## Exercise brief
Look through the data and write out every line with the word "counterclockwise" in it.

## Available data
-=-=-

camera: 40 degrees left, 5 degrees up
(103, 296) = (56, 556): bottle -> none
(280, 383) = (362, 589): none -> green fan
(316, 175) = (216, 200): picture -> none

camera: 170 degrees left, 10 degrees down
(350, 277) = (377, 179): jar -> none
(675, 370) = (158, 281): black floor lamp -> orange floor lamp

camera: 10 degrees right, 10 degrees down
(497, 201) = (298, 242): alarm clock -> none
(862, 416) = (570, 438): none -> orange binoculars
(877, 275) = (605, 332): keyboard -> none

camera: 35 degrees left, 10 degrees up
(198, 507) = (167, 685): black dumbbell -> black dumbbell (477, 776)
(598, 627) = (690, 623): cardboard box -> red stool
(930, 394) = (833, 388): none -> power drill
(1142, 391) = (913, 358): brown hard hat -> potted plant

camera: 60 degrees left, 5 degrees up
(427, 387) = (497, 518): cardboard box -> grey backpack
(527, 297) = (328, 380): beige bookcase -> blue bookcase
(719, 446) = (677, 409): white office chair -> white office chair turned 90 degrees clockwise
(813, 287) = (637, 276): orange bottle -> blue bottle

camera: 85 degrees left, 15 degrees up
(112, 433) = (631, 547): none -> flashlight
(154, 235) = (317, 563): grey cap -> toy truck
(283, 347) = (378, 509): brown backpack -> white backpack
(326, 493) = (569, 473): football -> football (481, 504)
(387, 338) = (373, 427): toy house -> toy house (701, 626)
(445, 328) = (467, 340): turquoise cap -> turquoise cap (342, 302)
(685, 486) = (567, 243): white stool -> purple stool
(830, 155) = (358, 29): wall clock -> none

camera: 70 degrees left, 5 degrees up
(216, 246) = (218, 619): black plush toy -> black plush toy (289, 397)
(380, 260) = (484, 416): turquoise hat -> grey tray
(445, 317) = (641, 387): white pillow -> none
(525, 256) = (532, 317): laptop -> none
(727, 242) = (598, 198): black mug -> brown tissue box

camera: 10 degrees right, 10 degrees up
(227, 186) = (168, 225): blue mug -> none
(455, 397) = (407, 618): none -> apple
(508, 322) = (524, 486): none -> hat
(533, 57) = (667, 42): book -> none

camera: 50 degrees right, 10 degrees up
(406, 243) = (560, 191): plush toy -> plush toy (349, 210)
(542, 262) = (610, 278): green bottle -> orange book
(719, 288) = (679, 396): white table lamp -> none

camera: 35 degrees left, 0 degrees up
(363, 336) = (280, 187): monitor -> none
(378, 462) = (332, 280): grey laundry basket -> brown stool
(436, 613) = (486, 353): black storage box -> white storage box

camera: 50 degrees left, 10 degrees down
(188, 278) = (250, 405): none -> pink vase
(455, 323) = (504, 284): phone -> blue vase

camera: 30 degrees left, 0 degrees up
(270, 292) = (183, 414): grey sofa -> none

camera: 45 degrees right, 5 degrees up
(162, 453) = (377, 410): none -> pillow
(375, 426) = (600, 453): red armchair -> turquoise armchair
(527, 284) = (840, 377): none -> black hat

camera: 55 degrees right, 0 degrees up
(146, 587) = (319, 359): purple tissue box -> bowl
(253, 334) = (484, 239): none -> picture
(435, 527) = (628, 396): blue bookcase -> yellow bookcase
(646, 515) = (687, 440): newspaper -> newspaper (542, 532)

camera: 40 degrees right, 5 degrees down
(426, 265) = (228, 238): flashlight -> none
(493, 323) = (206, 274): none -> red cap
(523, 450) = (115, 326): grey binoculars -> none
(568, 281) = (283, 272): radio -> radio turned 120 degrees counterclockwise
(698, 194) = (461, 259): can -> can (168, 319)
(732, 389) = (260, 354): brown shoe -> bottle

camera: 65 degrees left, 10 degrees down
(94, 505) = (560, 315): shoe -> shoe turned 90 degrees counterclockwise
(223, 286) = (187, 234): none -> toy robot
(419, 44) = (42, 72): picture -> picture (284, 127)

-=-=-

## Result
(568, 281) = (283, 272): radio -> radio turned 120 degrees counterclockwise
(94, 505) = (560, 315): shoe -> shoe turned 90 degrees counterclockwise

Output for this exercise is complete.